> Consigne
D'après l'extrait, quel montant total de recettes l'administration fiscale a-t-elle réintégré au résultat de l'exercice clos le 31 décembre 2015 ? Répondez en une phrase, s'il vous plaît.

> Extrait

• • • • •

Cette disposition établit un principe d'imposition des produits au moment de l'achèvement des prestations, tempéré par une règle spécifique d'étalement pour les prestations discontinues s'échelonnant sur plusieurs exercices.

 

La question centrale posée au Conseil d'État portait sur la définition de "l'achèvement" d'une prestation discontinue dans le cas où le client interrompt le service avant son terme prévu, alors qu'il a payé l'intégralité du prix d'avance.

 

 

Rappel des faits :

La SARL M, dont le capital était détenu par M. et Mme DB, Mme AB. et M. CB proposait à ses clients des services de cures d'amincissement se composant de plusieurs séances réparties sur une durée de 15 à 20 mois. Ces prestations étaient intégralement payables d'avance par le client à la signature du contrat.

Suite à une vérification de comptabilité portant sur la période du 1er janvier 2014 au 31 décembre 2015, l'administration fiscale a réintégré au résultat de l'exercice clos le 31 décembre 2015 des recettes d'un montant total de 261 637 €. Ces sommes correspondaient aux prix de séances de cures d'amincissement non encore effectuées mais payées d'avance par les clients, que la société avait comptabilisées en tant que produits constatés d'avance.

L'administration considérait que ces sommes constituaient le règlement de séances se rattachant à des cures devant être regardées comme déjà achevées en 2015, notamment celles interrompues par les clients depuis plus de trois mois.

La société M ayant opté pour le régime d'imposition des sociétés de personnes (Art. 239 bis AA du CGI), le rehaussement de son résultat a donné lieu à des suppléments d'impôt sur le revenu au nom des associés dans la catégorie des BIC, à proportion de leurs droits dans la société, ainsi qu'à des contributions sociales supplémentaires.

Le TA de Grenoble a donné raison aux contribuables en les déchargeant des impositions supplémentaires. La cour administrative d'appel de Lyon a ensuite, sur appel du ministre, annulé ces jugements et rétabli l'intégralité des impositions contestées.

 

Les contribuables se sont alors pourvus en cassation contre ces arrêts.

 

Ils contestent l'analyse de l'administration en soutenant que les prestations n'étaient pas achevées tant que la totalité des séances n'avaient pas été réalisées ou que le client n'avait pas expressément renoncé à en bénéficier. Ils faisaient valoir que la société, par une pratique commerciale constante, accordait à ses clients la possibilité d'obtenir la réalisation des soins même après une interruption de plus de trois mois. À titre subsidiaire, ils soutenaient que seules les sommes correspondant aux cures interrompues entre le 1er octobre 2014 et le 30 septembre 2015 pouvaient être rattachées à l'exercice clos en 2015.

• • • • •

> Données fournies
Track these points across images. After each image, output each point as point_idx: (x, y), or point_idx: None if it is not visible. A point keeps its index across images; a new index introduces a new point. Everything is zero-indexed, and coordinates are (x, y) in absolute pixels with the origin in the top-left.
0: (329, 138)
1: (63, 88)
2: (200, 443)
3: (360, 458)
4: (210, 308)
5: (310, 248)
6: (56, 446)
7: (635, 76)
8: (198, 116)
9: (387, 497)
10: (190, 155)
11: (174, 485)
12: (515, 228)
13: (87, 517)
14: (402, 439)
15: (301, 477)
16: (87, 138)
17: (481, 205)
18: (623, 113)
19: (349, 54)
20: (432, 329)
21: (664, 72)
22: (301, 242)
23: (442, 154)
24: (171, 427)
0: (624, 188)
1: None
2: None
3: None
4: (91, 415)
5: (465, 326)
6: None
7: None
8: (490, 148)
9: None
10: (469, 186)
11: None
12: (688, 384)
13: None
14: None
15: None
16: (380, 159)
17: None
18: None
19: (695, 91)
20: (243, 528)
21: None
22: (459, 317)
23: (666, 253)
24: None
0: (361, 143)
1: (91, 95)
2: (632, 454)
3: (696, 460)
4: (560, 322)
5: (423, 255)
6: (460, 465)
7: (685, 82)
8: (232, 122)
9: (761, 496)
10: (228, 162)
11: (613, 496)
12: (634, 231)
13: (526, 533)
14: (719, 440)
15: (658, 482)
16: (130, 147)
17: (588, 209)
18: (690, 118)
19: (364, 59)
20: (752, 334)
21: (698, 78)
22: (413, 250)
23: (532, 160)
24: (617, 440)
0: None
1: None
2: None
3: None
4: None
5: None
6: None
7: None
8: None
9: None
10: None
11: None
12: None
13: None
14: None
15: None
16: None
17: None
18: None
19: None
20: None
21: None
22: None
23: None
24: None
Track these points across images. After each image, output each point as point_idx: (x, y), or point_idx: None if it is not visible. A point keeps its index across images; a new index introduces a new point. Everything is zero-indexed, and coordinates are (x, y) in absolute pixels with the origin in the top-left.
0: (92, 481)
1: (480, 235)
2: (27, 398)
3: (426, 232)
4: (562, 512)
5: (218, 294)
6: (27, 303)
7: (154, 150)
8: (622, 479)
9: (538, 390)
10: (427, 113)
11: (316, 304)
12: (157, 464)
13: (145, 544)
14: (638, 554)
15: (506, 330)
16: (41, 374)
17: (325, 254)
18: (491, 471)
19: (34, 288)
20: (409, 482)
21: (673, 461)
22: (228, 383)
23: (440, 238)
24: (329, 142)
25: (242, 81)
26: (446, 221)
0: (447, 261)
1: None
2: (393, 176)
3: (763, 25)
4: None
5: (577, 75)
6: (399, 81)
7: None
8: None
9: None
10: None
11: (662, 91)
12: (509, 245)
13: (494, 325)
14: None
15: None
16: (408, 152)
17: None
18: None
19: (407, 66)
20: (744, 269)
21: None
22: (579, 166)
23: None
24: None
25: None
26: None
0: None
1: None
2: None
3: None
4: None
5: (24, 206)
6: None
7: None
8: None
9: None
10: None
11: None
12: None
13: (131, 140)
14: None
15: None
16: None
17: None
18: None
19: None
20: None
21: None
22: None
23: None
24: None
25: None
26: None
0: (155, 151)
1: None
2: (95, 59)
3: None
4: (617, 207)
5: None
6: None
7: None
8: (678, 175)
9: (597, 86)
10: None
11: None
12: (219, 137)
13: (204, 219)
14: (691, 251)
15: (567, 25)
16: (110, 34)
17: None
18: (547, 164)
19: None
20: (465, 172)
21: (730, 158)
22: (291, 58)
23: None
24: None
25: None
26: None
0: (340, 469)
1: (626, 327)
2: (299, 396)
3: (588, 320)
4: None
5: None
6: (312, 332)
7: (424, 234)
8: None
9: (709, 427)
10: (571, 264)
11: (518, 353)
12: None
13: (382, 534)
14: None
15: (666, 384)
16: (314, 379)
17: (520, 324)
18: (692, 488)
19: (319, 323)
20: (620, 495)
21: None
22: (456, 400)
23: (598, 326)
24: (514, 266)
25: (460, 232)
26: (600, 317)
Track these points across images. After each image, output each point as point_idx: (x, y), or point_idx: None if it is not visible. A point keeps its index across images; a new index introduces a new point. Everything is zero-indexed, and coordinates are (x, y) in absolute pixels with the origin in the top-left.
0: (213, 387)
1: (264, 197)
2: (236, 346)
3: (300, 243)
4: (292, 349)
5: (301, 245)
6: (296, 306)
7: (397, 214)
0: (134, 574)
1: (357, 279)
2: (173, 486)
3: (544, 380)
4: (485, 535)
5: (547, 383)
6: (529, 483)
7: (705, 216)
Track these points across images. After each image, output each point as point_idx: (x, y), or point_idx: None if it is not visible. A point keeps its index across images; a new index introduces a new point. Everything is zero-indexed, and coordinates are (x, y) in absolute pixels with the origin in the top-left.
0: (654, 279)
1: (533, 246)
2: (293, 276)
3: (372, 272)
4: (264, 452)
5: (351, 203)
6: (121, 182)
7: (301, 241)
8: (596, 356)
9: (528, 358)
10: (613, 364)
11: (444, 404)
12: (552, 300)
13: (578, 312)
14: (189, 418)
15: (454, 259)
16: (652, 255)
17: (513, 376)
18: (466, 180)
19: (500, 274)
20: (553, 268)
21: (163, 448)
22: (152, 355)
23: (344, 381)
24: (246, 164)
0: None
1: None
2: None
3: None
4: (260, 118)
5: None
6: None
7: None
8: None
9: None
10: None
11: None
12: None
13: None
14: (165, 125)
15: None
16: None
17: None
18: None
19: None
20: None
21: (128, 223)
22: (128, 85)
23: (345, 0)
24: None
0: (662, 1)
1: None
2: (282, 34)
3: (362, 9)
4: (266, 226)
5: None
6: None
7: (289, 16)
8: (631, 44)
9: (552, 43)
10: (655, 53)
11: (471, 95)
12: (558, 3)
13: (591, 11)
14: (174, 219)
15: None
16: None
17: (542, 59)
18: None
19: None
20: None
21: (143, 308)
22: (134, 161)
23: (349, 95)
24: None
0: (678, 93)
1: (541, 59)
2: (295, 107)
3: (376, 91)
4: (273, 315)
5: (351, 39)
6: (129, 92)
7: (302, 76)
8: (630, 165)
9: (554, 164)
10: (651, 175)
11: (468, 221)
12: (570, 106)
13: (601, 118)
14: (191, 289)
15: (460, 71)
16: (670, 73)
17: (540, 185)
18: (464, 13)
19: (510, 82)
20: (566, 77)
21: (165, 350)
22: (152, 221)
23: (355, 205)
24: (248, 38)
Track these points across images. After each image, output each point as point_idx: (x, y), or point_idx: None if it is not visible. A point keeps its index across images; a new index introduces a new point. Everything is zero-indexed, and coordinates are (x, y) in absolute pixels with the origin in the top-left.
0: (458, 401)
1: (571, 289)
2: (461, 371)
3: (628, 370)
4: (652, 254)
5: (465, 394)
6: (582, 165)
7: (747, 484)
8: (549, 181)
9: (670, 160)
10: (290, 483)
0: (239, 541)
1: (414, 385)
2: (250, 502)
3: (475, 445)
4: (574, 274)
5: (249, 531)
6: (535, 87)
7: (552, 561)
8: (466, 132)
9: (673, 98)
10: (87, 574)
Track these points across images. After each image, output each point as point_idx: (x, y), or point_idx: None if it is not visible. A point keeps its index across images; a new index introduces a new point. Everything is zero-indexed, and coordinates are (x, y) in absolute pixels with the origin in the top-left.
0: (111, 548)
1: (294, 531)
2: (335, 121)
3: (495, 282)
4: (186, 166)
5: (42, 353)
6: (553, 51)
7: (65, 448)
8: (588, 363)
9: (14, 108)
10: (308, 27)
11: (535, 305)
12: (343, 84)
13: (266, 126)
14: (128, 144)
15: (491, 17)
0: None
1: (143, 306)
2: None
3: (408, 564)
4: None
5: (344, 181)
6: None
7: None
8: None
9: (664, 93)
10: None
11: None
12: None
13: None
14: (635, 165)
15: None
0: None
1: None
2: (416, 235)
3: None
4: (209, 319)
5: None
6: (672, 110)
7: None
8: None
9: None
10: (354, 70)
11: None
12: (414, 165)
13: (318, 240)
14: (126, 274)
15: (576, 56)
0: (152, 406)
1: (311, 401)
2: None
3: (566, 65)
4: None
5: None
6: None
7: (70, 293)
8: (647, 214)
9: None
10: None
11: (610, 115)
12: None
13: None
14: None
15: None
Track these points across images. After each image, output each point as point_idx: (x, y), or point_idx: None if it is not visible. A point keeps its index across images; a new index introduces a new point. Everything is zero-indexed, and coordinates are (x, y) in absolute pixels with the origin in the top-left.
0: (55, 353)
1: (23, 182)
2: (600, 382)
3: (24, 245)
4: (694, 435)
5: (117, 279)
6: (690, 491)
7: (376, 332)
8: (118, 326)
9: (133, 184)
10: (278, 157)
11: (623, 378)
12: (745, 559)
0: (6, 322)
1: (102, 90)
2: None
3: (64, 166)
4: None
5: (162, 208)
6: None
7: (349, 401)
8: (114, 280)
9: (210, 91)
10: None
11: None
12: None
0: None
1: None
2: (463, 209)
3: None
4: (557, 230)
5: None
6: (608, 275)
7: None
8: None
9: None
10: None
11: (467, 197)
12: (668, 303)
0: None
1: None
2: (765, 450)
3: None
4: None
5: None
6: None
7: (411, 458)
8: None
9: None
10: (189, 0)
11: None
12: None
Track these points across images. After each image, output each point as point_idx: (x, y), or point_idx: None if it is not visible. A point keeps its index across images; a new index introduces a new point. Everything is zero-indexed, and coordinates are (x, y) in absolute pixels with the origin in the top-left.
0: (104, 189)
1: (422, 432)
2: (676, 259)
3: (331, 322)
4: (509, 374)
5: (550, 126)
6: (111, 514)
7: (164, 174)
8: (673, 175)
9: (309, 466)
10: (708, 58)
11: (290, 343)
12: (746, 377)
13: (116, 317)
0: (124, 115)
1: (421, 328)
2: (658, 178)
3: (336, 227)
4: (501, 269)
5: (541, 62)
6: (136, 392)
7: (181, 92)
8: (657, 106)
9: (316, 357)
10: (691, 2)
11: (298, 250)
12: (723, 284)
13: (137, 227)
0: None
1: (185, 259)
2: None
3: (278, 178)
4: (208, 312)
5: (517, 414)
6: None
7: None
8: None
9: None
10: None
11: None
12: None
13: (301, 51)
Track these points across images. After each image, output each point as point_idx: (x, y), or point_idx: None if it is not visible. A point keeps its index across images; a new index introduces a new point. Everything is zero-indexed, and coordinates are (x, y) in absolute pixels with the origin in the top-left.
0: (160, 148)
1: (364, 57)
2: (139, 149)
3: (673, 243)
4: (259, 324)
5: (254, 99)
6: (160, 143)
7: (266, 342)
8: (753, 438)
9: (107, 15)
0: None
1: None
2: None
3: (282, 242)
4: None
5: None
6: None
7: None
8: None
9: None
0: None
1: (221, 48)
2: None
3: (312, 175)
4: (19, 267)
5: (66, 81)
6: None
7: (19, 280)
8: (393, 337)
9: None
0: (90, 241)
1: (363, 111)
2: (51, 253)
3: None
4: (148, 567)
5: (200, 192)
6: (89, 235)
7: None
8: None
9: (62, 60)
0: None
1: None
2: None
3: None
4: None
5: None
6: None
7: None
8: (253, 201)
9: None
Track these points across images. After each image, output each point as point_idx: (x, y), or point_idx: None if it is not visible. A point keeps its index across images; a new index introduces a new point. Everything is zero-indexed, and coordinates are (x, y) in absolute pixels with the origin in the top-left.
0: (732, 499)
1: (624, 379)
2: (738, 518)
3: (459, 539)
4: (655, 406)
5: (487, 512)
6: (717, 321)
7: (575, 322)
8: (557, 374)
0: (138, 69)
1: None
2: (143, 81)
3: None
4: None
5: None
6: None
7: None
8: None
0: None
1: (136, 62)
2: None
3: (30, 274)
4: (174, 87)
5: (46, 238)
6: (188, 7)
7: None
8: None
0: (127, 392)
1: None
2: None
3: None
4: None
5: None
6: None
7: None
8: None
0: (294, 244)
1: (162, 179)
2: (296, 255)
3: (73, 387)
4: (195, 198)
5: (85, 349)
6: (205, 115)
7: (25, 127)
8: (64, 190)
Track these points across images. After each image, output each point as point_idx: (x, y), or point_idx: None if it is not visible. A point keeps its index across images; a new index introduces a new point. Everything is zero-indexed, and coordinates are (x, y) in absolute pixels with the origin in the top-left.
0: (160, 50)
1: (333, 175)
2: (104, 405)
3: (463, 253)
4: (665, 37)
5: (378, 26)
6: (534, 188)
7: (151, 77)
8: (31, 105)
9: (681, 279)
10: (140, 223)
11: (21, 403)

• • • • •

> Réponse
Ces recettes s'élevaient à 261 637 € au total.